In einem zweiten ausgedehnten Erzählstrang berichtet Roy vom Freiheitskampf in Kaschmir, in den vier ehemalige Studienfreunde auf verschiedenen Seiten verwickelt sind. Diabolischer Gegner der Freiheitskämpfer in Kaschmir ist  Amrak Singh, „ein Spieler, ein tollkühner Offizier, ein tödlicher Inquisitor und ein fröhlicher kaltblütiger Mörder“. Er ist in diesem Buch das Sinnbild für das Böse, das Berechnende und Zynische und wird am Ende doch seinen Preis bezahlen.

* **Einträge**

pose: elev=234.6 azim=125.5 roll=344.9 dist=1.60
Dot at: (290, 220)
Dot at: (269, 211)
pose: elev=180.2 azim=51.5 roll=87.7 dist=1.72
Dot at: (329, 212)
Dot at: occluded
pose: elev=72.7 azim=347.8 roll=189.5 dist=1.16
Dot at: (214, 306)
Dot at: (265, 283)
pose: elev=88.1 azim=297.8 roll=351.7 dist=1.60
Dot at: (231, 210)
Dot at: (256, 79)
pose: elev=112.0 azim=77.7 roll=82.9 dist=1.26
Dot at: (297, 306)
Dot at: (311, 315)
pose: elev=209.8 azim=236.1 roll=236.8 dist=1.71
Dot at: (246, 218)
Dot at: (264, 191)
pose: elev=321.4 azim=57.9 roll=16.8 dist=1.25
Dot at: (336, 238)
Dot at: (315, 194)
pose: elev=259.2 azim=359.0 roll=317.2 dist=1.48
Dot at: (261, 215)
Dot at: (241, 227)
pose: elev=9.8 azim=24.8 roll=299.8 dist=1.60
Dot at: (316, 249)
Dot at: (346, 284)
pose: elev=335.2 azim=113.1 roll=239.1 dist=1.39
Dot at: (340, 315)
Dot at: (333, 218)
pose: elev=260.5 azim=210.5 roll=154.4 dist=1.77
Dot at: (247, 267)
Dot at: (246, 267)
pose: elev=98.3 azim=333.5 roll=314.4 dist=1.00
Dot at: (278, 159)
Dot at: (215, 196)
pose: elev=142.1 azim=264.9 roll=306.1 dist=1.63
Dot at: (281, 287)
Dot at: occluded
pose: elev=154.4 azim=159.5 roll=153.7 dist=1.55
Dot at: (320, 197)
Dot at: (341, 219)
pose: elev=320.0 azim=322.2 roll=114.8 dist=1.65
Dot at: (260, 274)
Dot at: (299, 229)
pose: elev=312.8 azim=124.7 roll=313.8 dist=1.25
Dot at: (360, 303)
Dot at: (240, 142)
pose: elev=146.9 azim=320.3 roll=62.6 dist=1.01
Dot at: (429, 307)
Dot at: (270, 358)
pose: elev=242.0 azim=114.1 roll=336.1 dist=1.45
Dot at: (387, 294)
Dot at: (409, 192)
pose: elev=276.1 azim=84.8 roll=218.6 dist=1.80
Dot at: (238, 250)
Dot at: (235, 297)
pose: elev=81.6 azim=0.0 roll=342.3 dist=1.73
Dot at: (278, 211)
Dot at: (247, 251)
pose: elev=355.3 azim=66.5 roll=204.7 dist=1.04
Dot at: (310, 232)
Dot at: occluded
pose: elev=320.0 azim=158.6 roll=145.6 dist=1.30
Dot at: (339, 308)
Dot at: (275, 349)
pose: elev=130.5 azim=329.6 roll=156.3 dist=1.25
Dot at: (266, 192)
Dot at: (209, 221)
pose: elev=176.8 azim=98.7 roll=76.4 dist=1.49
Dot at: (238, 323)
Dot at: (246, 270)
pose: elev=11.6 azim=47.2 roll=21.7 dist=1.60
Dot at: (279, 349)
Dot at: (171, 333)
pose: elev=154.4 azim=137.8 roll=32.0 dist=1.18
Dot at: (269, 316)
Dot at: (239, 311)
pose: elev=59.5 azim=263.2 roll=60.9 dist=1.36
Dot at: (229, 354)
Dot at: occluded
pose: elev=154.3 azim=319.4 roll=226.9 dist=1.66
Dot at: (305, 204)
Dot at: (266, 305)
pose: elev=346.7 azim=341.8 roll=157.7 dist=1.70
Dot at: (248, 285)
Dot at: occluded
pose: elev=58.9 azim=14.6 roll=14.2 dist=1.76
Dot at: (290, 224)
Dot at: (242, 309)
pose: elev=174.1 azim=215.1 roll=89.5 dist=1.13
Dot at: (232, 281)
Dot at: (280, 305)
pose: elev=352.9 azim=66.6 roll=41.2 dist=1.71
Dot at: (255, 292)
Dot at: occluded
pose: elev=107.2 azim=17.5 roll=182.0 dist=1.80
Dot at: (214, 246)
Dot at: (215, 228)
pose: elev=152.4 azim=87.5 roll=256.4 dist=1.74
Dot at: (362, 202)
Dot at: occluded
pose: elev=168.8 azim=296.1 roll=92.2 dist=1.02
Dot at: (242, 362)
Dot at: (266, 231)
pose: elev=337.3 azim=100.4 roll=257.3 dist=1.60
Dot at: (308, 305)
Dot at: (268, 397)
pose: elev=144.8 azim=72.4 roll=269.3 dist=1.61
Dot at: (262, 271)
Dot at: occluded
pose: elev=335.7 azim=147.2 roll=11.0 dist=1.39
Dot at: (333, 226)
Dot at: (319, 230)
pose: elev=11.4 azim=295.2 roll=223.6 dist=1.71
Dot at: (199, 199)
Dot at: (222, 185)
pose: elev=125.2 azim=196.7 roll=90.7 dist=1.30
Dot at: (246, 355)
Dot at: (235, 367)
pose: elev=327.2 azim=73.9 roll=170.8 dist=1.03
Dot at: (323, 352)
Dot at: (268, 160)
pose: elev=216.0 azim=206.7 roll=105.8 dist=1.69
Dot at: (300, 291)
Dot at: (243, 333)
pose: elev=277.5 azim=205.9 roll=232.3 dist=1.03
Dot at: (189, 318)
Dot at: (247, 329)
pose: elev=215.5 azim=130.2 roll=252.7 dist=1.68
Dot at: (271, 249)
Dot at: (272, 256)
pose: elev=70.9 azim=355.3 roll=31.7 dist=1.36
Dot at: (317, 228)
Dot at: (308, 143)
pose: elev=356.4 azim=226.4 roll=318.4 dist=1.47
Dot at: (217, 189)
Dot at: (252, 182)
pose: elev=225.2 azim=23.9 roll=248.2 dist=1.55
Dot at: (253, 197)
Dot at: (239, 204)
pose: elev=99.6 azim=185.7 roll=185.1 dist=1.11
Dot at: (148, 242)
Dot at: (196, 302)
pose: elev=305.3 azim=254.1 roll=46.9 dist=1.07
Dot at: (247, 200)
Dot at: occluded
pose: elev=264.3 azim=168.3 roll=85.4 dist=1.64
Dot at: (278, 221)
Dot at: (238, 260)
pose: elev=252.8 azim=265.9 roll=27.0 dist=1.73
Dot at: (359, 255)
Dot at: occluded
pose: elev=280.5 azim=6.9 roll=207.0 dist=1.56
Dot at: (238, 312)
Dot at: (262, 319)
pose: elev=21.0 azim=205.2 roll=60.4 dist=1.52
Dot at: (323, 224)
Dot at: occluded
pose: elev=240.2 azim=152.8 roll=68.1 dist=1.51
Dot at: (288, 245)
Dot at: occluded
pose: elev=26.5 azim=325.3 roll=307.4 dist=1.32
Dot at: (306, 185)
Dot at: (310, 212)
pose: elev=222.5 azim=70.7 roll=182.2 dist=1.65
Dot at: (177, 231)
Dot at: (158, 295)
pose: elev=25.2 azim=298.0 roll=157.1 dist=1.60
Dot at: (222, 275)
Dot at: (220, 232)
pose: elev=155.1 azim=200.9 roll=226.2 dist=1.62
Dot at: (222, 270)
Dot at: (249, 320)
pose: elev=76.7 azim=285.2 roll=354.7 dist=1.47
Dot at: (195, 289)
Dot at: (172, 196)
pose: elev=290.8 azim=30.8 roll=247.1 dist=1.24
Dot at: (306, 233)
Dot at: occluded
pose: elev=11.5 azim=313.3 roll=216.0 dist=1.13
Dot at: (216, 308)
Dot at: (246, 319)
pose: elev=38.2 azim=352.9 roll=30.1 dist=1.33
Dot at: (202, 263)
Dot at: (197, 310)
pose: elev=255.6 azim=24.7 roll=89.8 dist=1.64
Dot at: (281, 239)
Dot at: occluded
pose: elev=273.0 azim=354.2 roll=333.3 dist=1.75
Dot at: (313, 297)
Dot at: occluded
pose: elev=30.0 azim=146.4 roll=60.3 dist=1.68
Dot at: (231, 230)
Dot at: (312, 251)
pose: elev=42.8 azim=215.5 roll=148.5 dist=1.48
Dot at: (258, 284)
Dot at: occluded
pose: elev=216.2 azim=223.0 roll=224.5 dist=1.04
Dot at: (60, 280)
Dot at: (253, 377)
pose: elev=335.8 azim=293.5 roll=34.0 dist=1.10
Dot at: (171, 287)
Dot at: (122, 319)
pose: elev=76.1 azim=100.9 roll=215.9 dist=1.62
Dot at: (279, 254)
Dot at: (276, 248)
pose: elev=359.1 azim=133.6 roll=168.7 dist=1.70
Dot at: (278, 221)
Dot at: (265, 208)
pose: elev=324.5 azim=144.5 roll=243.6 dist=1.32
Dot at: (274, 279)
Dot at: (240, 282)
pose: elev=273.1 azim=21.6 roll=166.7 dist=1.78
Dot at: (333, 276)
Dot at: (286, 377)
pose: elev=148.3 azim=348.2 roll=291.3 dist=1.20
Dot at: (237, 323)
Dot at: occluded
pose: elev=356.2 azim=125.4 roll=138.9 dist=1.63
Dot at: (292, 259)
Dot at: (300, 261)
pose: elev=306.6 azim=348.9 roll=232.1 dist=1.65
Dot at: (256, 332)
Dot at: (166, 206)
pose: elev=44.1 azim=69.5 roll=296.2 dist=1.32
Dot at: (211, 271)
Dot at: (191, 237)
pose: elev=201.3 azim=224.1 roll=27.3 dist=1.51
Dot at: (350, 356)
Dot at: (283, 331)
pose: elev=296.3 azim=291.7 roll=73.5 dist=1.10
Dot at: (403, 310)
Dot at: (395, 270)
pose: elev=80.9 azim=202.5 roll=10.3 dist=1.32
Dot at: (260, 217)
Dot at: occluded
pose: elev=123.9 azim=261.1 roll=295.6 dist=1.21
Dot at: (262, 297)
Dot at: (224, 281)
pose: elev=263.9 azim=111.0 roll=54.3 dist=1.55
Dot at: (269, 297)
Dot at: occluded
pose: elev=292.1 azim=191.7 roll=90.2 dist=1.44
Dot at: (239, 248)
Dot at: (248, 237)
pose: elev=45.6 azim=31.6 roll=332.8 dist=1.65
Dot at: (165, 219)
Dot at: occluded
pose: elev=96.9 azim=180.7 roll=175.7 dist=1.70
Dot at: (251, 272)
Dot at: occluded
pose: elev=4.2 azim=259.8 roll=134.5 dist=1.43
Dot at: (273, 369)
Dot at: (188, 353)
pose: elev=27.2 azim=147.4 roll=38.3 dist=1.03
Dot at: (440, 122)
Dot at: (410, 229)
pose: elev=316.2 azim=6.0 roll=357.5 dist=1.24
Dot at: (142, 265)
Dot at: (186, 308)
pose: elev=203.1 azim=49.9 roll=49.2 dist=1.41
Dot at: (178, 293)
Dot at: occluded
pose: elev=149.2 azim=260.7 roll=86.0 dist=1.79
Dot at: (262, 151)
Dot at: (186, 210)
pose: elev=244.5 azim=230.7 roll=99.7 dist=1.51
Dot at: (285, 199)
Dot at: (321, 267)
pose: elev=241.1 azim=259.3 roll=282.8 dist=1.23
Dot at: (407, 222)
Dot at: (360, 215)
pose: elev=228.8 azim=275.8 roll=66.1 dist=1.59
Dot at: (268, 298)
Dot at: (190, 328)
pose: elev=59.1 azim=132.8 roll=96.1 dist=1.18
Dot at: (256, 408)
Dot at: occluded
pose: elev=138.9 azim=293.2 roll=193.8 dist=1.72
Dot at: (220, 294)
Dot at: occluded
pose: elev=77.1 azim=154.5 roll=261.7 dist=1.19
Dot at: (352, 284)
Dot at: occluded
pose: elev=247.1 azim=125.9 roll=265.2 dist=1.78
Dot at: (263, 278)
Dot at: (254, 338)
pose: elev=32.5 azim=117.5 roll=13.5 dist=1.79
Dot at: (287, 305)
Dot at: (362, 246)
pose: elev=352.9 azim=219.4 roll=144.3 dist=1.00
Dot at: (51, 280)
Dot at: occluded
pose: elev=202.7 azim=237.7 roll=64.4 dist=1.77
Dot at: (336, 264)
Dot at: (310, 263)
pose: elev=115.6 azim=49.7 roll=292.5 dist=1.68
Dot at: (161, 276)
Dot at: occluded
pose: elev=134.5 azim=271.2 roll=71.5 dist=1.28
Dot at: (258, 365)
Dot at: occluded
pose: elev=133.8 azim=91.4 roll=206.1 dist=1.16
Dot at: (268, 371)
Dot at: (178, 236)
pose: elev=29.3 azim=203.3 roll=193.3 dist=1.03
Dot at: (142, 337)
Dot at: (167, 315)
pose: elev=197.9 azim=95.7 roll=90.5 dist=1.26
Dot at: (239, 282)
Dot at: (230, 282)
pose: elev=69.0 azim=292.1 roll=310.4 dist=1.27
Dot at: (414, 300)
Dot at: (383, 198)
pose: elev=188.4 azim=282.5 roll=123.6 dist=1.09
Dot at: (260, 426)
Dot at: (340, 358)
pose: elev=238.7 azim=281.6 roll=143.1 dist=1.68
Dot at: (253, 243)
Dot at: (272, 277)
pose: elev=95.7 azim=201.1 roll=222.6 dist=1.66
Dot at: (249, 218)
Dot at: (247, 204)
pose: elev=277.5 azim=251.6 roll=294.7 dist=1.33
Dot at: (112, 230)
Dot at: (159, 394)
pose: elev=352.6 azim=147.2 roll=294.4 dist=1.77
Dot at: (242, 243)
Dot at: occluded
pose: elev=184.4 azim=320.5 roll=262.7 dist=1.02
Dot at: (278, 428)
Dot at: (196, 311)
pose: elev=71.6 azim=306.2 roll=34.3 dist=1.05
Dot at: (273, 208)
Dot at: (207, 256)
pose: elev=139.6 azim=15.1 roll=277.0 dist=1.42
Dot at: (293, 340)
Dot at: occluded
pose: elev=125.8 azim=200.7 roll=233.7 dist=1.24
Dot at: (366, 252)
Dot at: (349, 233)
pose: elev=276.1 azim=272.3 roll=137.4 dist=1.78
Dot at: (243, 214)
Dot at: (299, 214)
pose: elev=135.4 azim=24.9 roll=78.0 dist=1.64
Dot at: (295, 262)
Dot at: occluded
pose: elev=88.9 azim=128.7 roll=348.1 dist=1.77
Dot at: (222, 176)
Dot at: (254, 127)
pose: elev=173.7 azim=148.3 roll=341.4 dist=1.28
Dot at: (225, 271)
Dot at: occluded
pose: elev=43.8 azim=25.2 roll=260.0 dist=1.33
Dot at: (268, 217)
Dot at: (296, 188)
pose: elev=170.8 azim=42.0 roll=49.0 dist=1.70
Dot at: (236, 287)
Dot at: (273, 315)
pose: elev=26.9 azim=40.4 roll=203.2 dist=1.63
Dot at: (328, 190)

* **Aufgaben**
1. Fasse den Lesetext in zwei Sätzen zusammen.
2. Gib aus dem Lesetext den Abschnitt von „In einem zweiten“ bis „seinen Preis bezahlen.“ wortgetreu wieder.
Das Material steht für sich und gehört nicht zum Lesetext.

* **Lösungen**
1. In einem zweiten Erzählstrang schildert Roy den Freiheitskampf in Kaschmir, in den vier ehemalige Studienfreunde auf verschiedenen Seiten verwickelt sind. Gegner der Freiheitskämpfer ist der Offizier Amrak Singh, der im Buch das Böse, Berechnende und Zynische verkörpert und am Ende doch seinen Preis bezahlen wird.

2.
In einem zweiten ausgedehnten Erzählstrang berichtet Roy vom Freiheitskampf in Kaschmir, in den vier ehemalige Studienfreunde auf verschiedenen Seiten verwickelt sind. Diabolischer Gegner der Freiheitskämpfer in Kaschmir ist  Amrak Singh, „ein Spieler, ein tollkühner Offizier, ein tödlicher Inquisitor und ein fröhlicher kaltblütiger Mörder“. Er ist in diesem Buch das Sinnbild für das Böse, das Berechnende und Zynische und wird am Ende doch seinen Preis bezahlen.